Charles Crodel | |
---|---|
Born |
Marseille |
September 16, 1894
Died | November 11, 1973 | (aged 79)
Nationality | German |
Known for | Painting, Stained glass art |
Charles Crodel (September 16, 1894 – November 11, 1973) was a German painter and stained glass artist who also taught at Penn State University and the University of Louisville.
Crodel was born in Marseille, he studied arts at the University of Jena, while he became painter and lithographer. He was member of the executive board of the Jena art-union and became a close friend of Gerhard Marcks.
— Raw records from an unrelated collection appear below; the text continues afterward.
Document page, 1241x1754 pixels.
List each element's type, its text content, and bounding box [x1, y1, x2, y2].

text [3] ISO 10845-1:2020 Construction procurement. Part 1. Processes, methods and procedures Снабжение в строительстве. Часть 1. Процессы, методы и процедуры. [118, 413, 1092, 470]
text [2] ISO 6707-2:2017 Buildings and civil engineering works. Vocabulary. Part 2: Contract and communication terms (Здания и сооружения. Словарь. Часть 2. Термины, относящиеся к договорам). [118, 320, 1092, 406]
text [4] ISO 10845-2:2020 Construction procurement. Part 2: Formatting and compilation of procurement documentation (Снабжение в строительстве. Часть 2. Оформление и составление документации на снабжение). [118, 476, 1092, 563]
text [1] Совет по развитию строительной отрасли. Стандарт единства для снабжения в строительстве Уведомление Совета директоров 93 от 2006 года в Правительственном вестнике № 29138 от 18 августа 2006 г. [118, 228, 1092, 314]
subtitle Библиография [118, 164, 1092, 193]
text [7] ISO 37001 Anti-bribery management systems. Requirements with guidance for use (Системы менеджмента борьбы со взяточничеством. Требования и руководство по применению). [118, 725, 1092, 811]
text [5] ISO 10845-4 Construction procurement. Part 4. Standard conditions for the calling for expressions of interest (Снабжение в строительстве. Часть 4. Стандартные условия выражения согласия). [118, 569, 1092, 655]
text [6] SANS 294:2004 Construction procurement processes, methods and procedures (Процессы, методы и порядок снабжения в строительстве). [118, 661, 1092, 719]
In 1923, the German National Gallery of Art at Berlin and later the Bibliothèque Nationale at Paris bought first his woodcuts and lithographies. A mural in the University of Jena, another in the Weimar Schlossmuseum and a third in Erfurt remain of that time.
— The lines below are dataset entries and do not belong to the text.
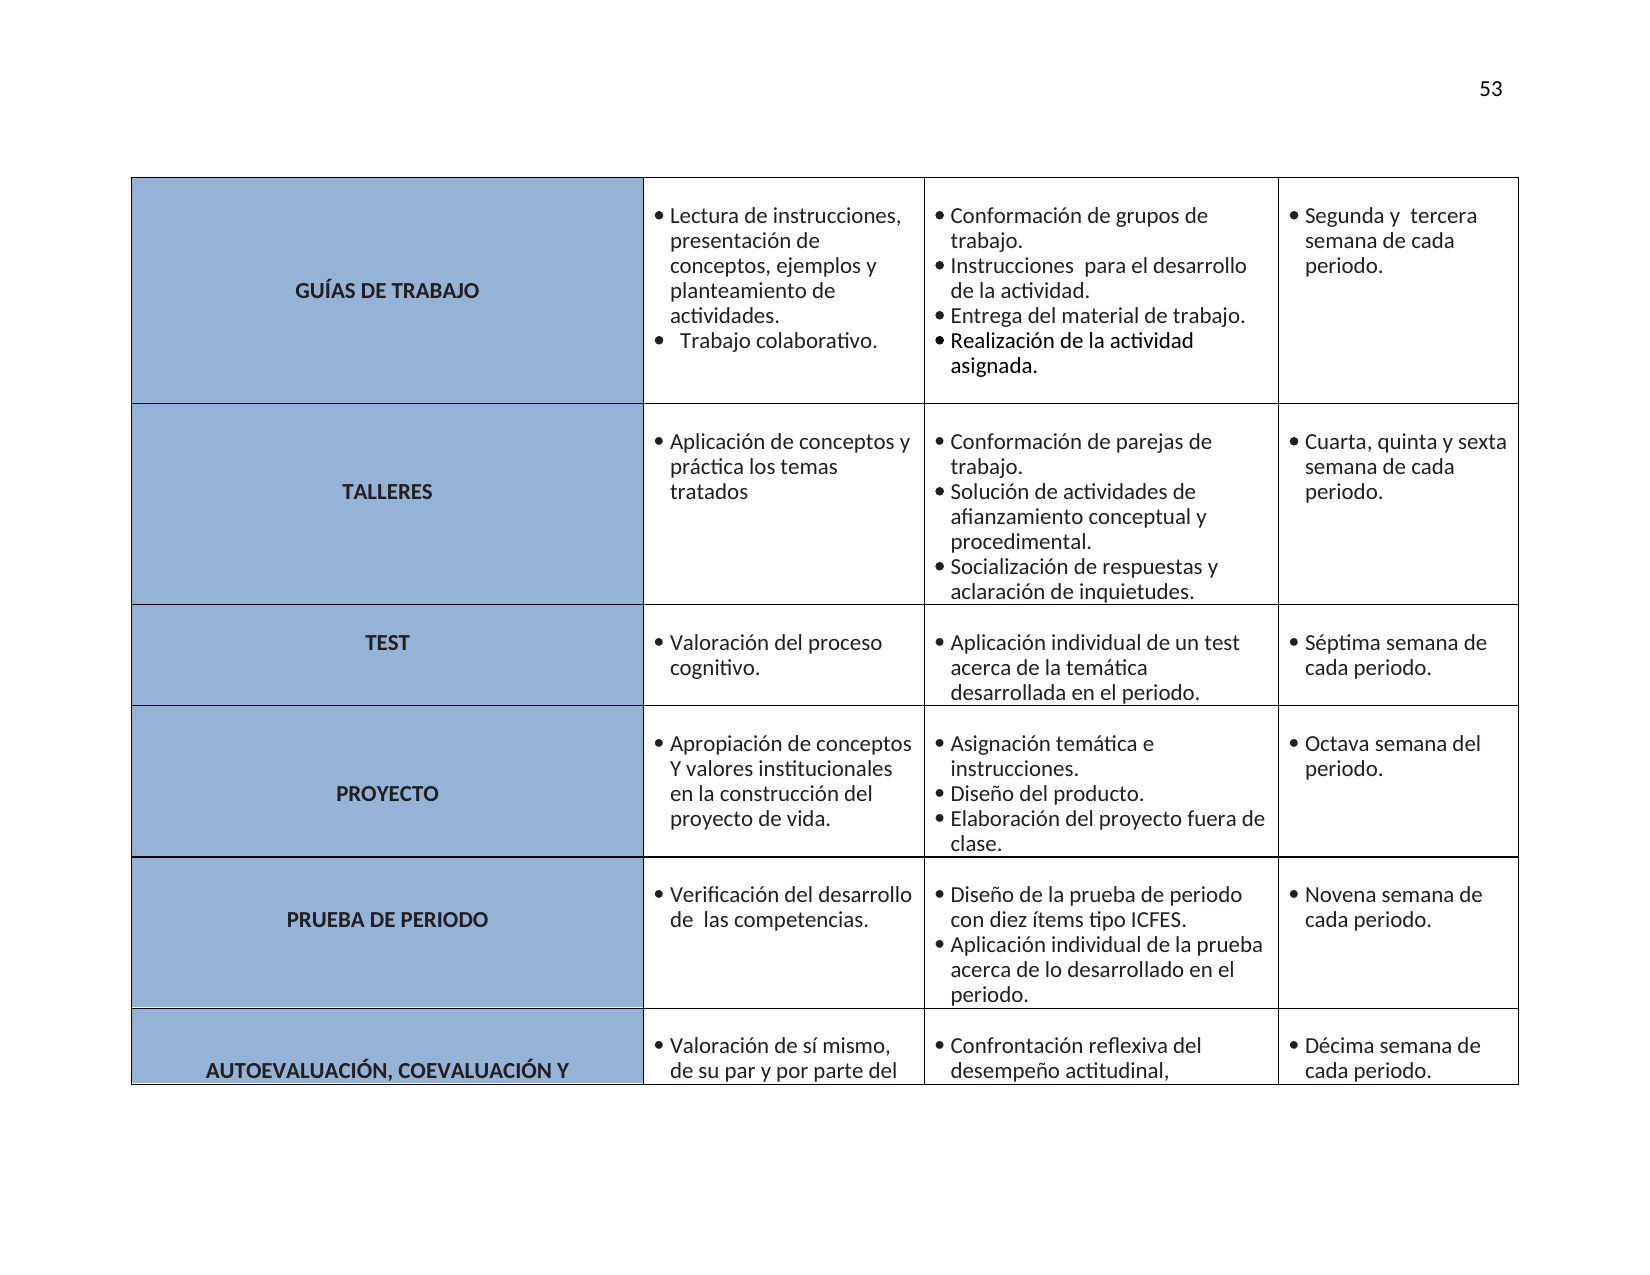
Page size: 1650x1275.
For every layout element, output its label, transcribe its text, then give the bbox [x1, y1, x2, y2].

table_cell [1279, 1009, 1518, 1083]
table_cell Conformación de parejas de trabajo. Solución de actividades de afianzamiento conceptual y procedimental. Socialización de respuestas y aclaración de inquietudes. [925, 404, 1278, 604]
table_cell TEST [132, 605, 643, 705]
table_cell Aplicación de conceptos y práctica los temas tratados [644, 404, 924, 604]
table_cell PRUEBA DE PERIODO [132, 858, 643, 1007]
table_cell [925, 1009, 1278, 1083]
table_cell Asignación temática e instrucciones. Diseño del producto. Elaboración del proyecto fuera de clase. [925, 706, 1278, 856]
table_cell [132, 1009, 643, 1083]
table_cell Segunda y tercera semana de cada periodo. [1279, 178, 1518, 403]
table_cell Verificación del desarrollo de las competencias. [644, 858, 924, 1007]
table_cell TALLERES [132, 404, 643, 604]
table_cell GUÍAS DE TRABAJO [132, 178, 643, 403]
table_cell Valoración del proceso cognitivo. [644, 605, 924, 705]
table_cell Aplicación individual de un test acerca de la temática desarrollada en el periodo. [925, 605, 1278, 705]
table_cell Lectura de instrucciones, presentación de conceptos, ejemplos y planteamiento de actividades. Trabajo colaborativo. [644, 178, 924, 403]
table_cell Novena semana de cada periodo. [1279, 858, 1518, 1007]
table_cell Diseño de la prueba de periodo con diez ítems tipo ICFES. Aplicación individual de la prueba acerca de lo desarrollado en el periodo. [925, 858, 1278, 1007]
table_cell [644, 1009, 924, 1083]
table_cell Octava semana del periodo. [1279, 706, 1518, 856]
table_cell Séptima semana de cada periodo. [1279, 605, 1518, 705]
table_cell Conformación de grupos de trabajo. Instrucciones para el desarrollo de la actividad. Entrega del material de trabajo. Realización de la actividad asignada. [925, 178, 1278, 403]
table_cell PROYECTO [132, 706, 643, 856]
table_cell Apropiación de conceptos Y valores institucionales en la construcción del proyecto de vida. [644, 706, 924, 856]
table_cell Cuarta, quinta y sexta semana de cada periodo. [1279, 404, 1518, 604]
From 1927 on, Crodel taught printing and monumental painting at the "Burg Giebichenstein", the Academy of Arts and Crafts in Halle until 1933 when he was dismissed, but he continued to teach in a private cricle at the house of Paul Frankl. In these years, Crodels murals in Halle and the murals dedicated to Goethe in 1932 at Bad Lauchstädt were destroyed in summer 1933 and in 1936. At this time many refugees brought Crodels paintings and prints, which now are found at Louisville, The North Carolina Museum of Art, Raleigh, the Virginia Museum of Fine Arts and the Luther College, Decorah.
The following years Crodel found new fields of work. He designed glass decoration in Industry (together with Wilhelm Wagenfeld), and he explored pottery decoration together with Hedwig Bollhagen, while Elisabeth Crodel completed embroidery.